経済が右肩上がりの時代ならば、企業再建は、債務を適正な額まで減らせば可能でした。しかし、今のようなデフレでは、借金を圧縮したところで、事業そのものが収益を挙げない限り再生の道はありません。何より金融機関自体が、5年も10年もダラダラと弁済を受けるような時代じゃない。日本の倒産法の処理は、間違いなくスピードを重んじる流れになっています。林原の事件もね、土日ぶっ続けの徹夜状態で仕事したんですよ。この時は、裁判官が倒れてしまって、「お宅がそういう体制なのは知っているけれど、裁判所はそうなっていない」と叱られましたけどね(笑)。
事業再生は、これからも増えるでしょう。日本経済の活力へとつなげていくためにも、一層重要になります。伴って、この世界を目指したいという人材も増えてきましたが、お利口さんが多いような気がしますね。人間が小さいというか。重箱の隅をつついて法律のことばかり睨んでいては、この仕事はできません。僕らがやっているのは、法律の仕事というより、コンサルティングのようなものなので。
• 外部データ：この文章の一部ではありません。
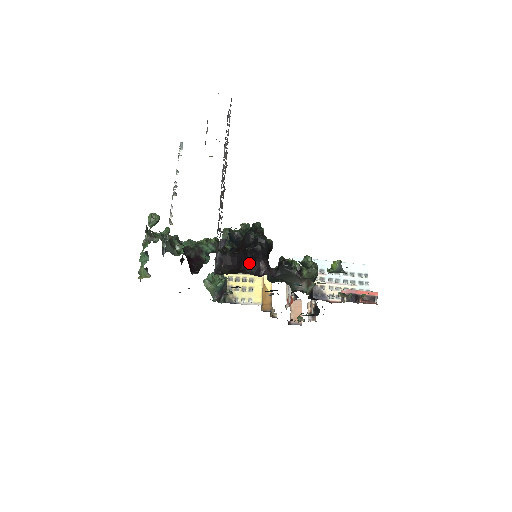
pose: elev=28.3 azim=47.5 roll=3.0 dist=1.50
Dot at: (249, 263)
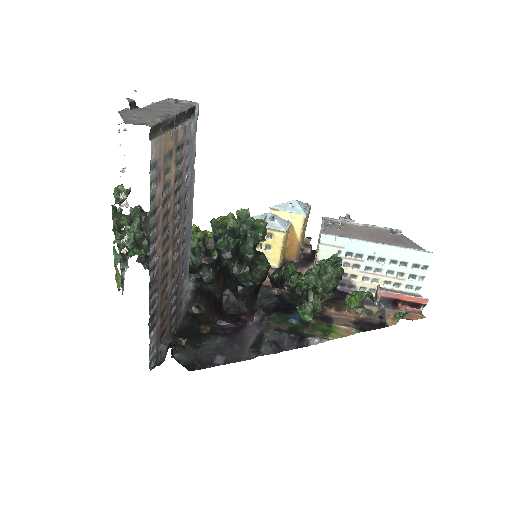
Dot at: (224, 314)
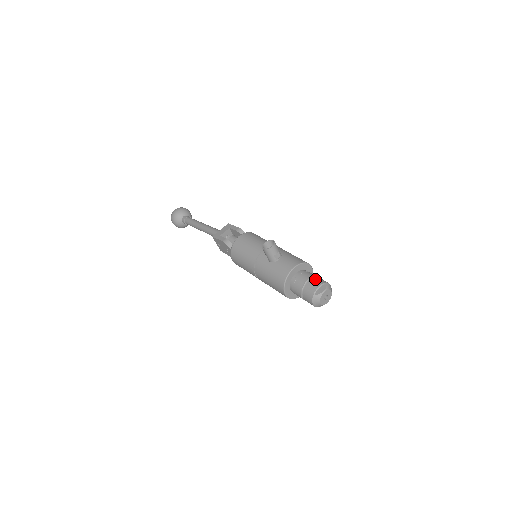
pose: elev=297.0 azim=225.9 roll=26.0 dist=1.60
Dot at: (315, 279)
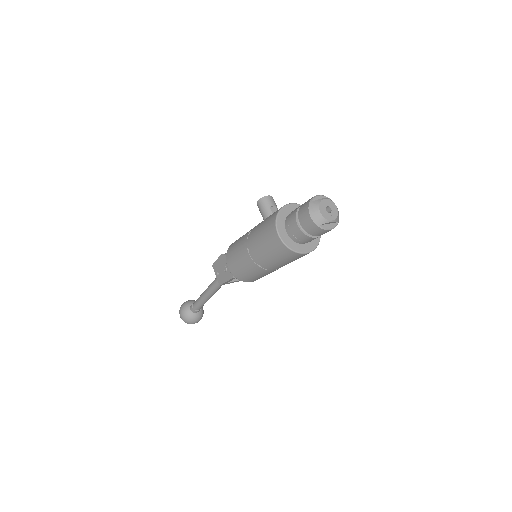
Dot at: occluded
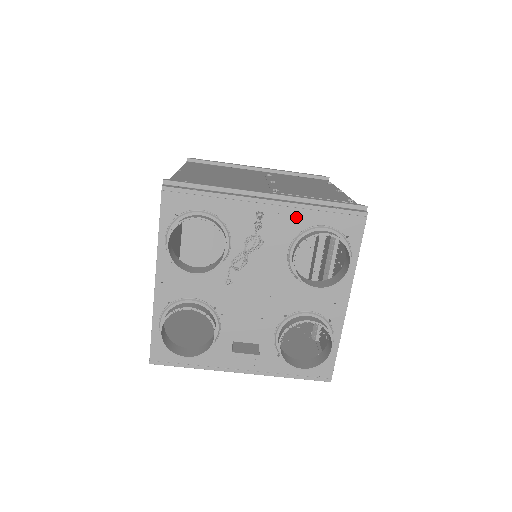
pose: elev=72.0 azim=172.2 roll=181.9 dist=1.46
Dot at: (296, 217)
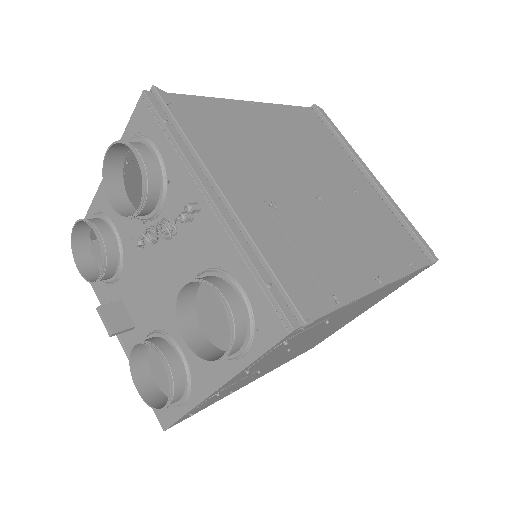
Dot at: (225, 248)
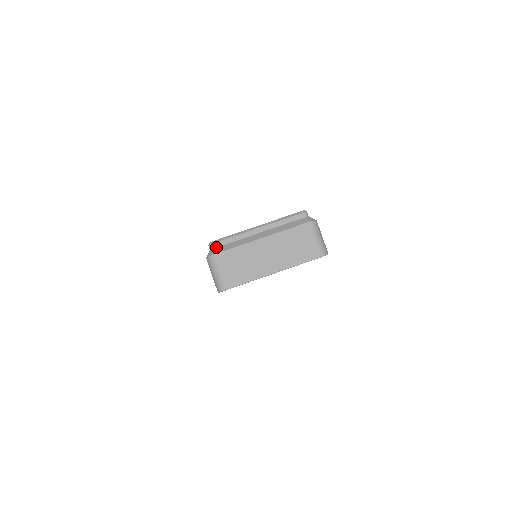
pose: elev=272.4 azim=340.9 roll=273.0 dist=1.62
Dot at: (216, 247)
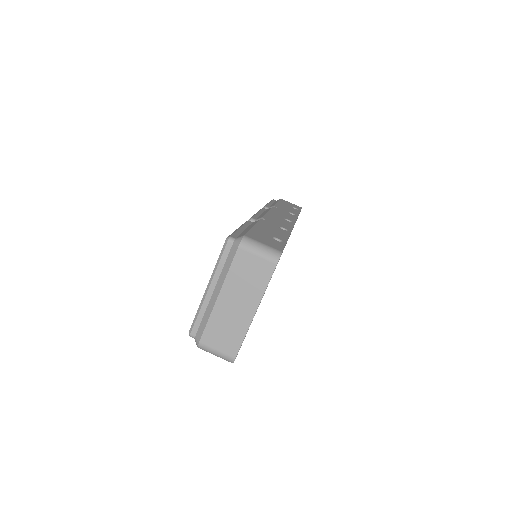
Dot at: (196, 334)
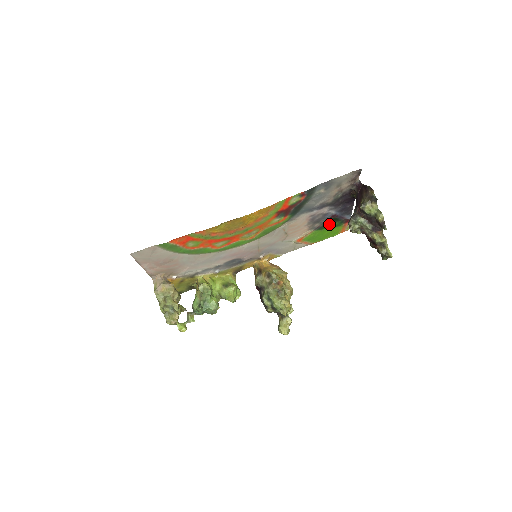
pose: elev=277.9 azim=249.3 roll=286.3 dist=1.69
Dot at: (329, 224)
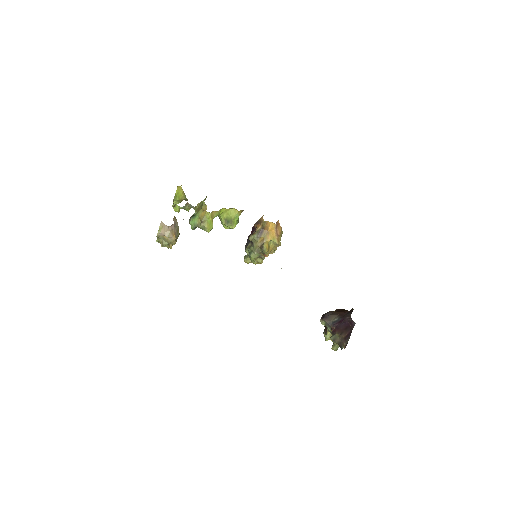
Dot at: occluded
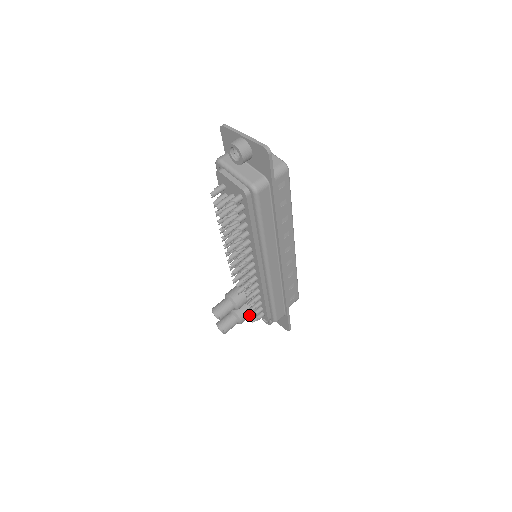
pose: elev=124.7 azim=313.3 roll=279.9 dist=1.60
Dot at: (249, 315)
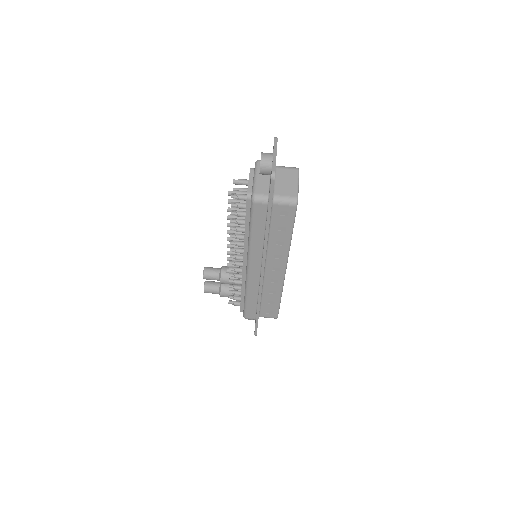
Dot at: occluded
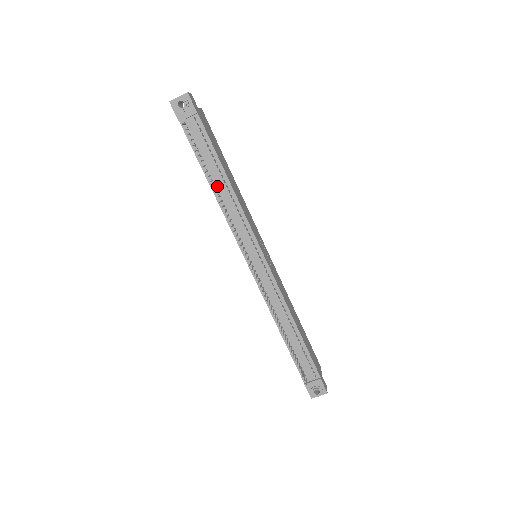
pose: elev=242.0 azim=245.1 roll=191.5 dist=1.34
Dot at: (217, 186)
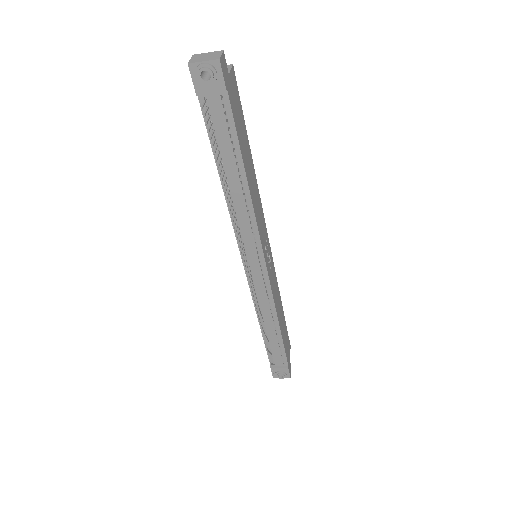
Dot at: (230, 185)
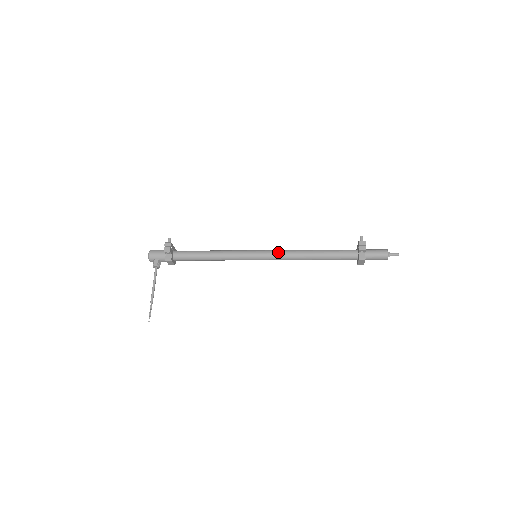
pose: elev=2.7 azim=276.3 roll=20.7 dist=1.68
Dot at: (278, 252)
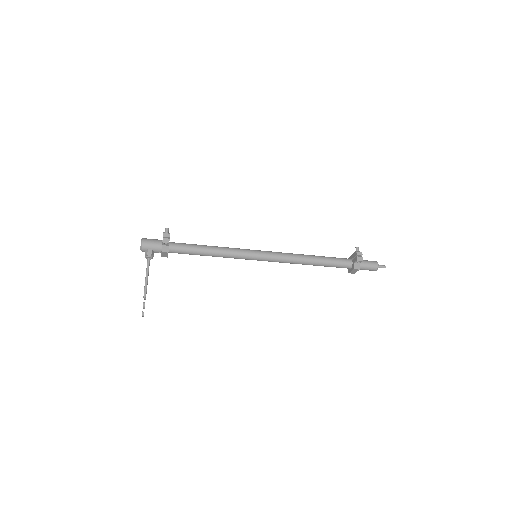
Dot at: (279, 254)
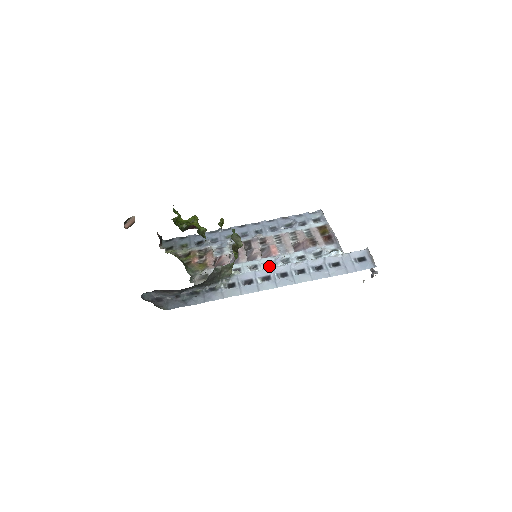
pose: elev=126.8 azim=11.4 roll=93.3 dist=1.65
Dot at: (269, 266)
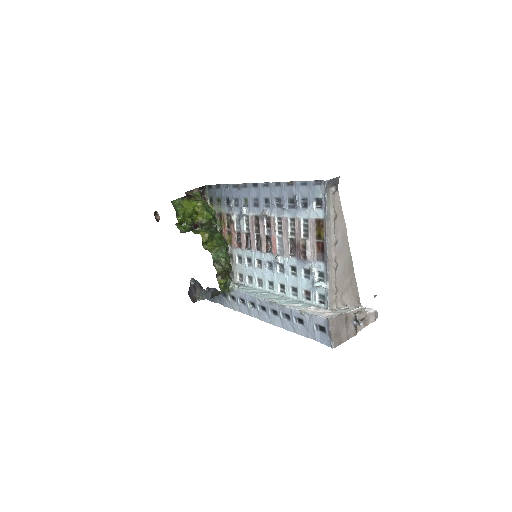
Dot at: (269, 268)
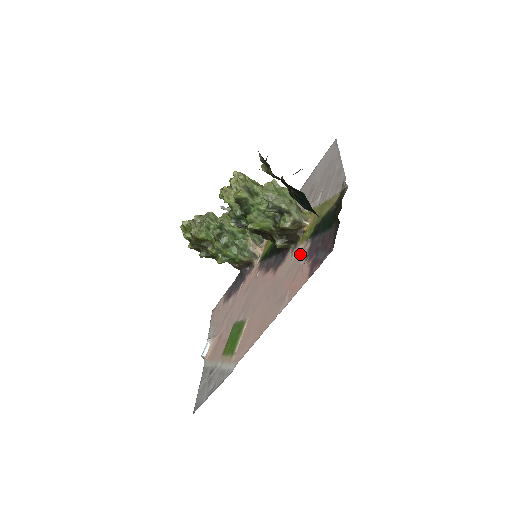
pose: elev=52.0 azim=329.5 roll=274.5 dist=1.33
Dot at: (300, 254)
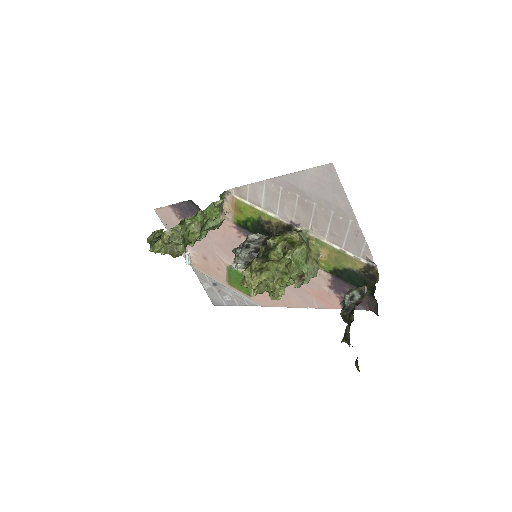
Dot at: (318, 276)
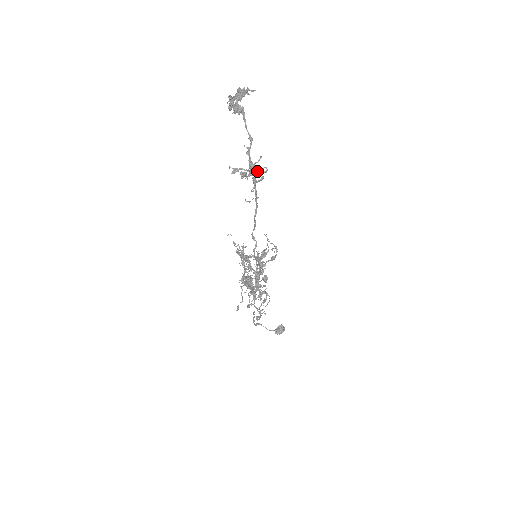
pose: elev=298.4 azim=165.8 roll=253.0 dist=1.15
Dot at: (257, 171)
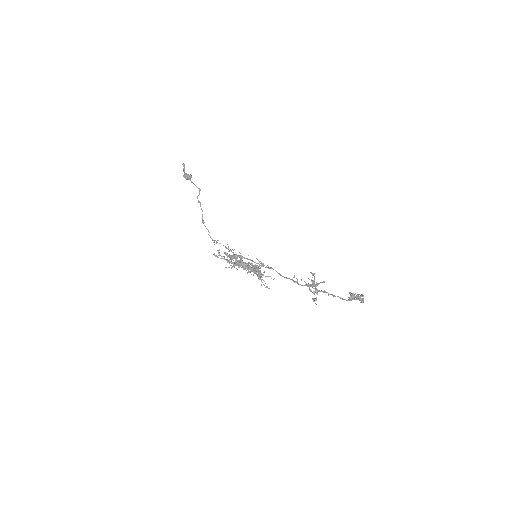
Dot at: (315, 289)
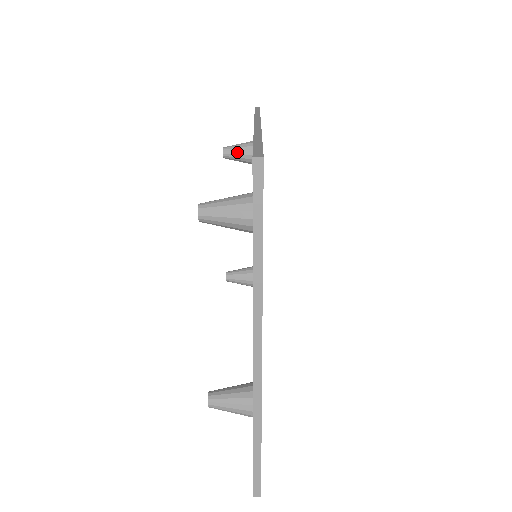
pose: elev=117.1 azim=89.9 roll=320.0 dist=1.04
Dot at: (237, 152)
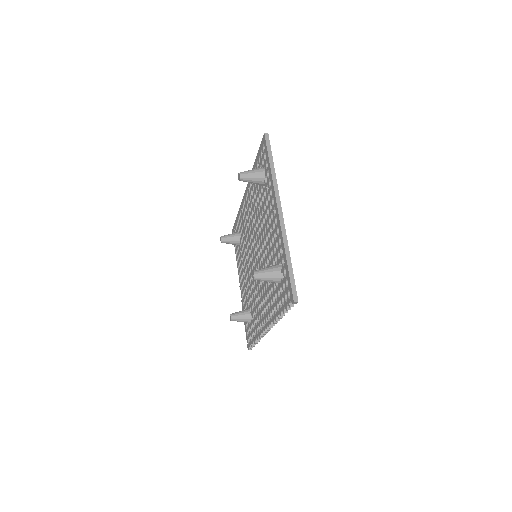
Dot at: (230, 236)
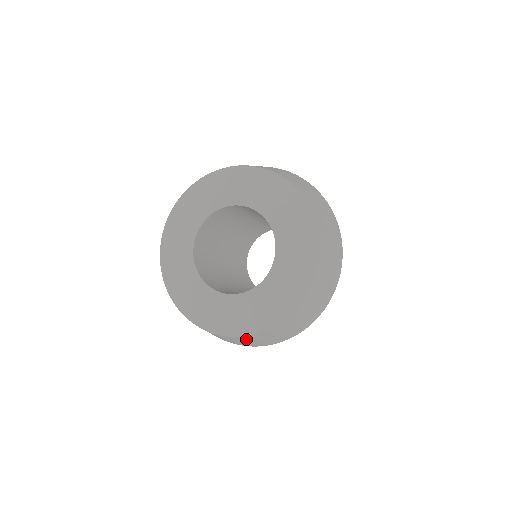
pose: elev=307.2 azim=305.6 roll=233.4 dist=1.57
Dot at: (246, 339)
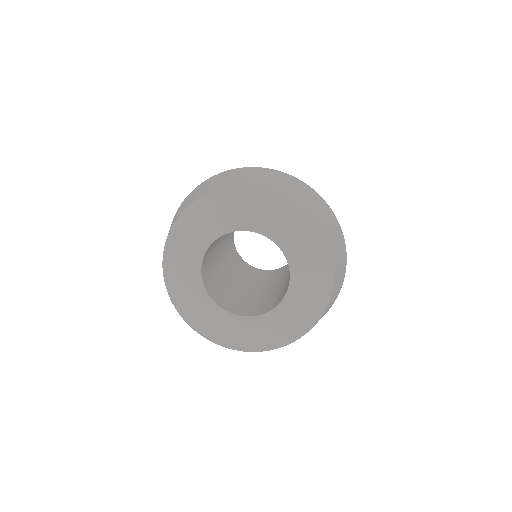
Dot at: occluded
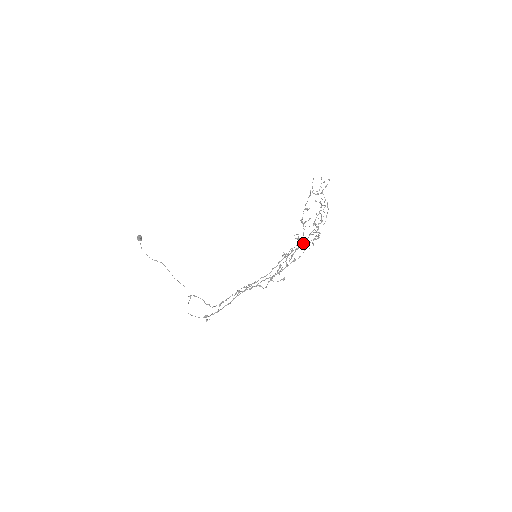
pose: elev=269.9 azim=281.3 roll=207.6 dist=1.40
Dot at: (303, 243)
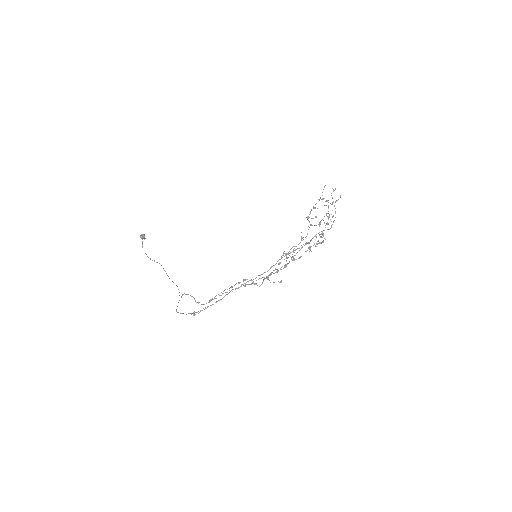
Dot at: (306, 242)
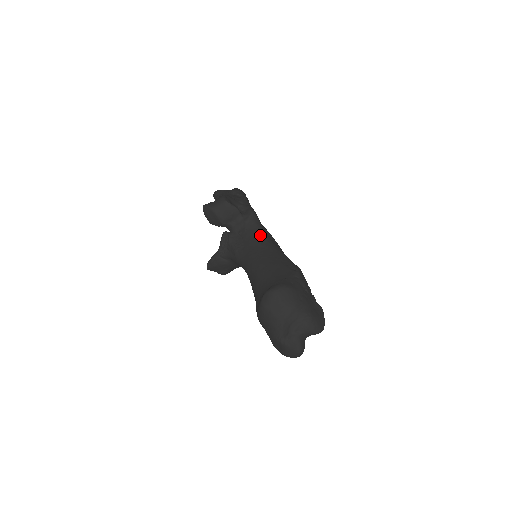
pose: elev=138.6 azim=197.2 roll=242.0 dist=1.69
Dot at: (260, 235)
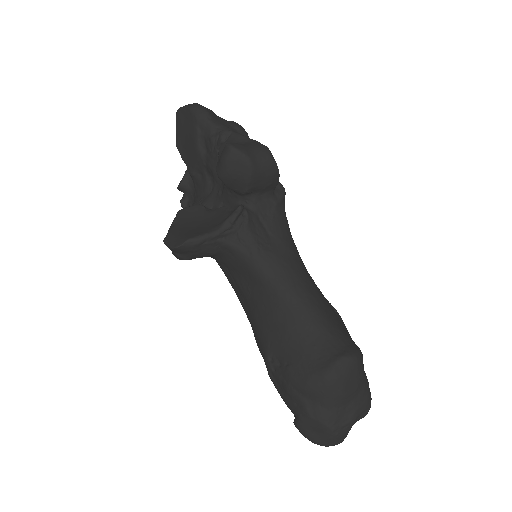
Dot at: (291, 235)
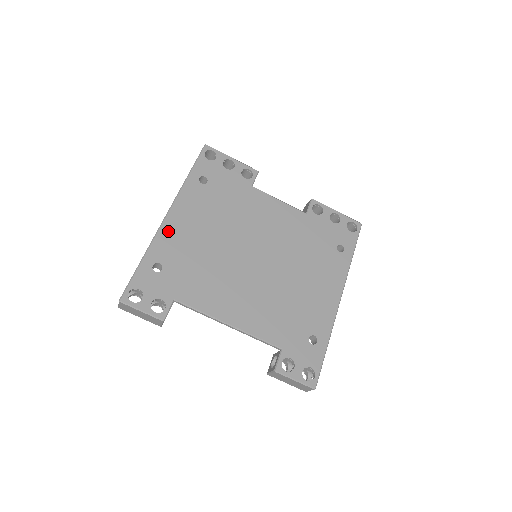
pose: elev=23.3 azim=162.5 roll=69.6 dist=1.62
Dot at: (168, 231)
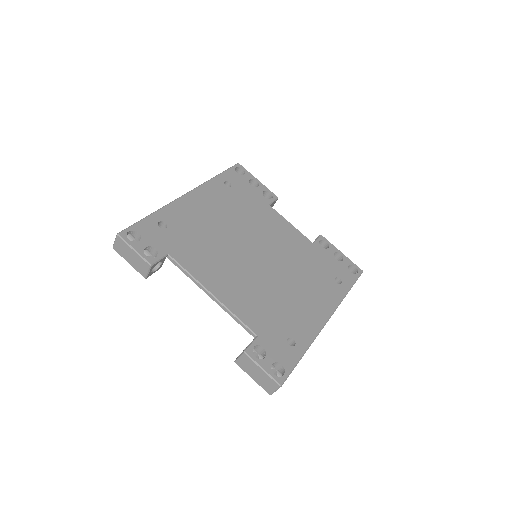
Dot at: (183, 204)
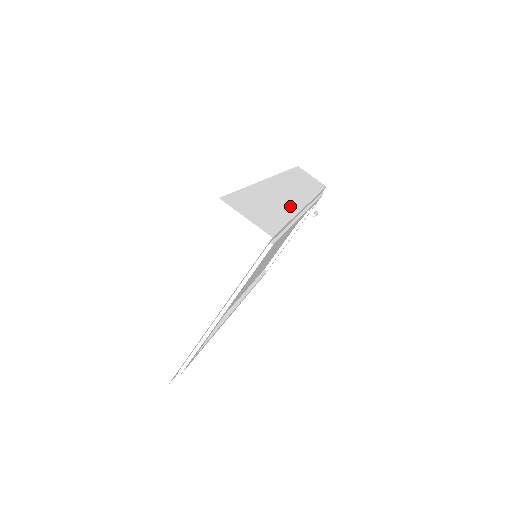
心身が健康であることを第一に、陽性で柔軟な発想ができること。決断力と誠実さがあること。求められる資質は、いえば多々ありますが、要は“人間の度量”が問われるということです。だから利害ばかりを考えず、大樹にも寄らず、どんな仕事でも一生懸命やって、経験や思考の幅を広げてほしい。そうすれば実力がつくし、人は必ず、それを見ています。ろくに学校に行かず、弁護士になりたいと思っていなかった僕が、こうやって今日までこられたんですから。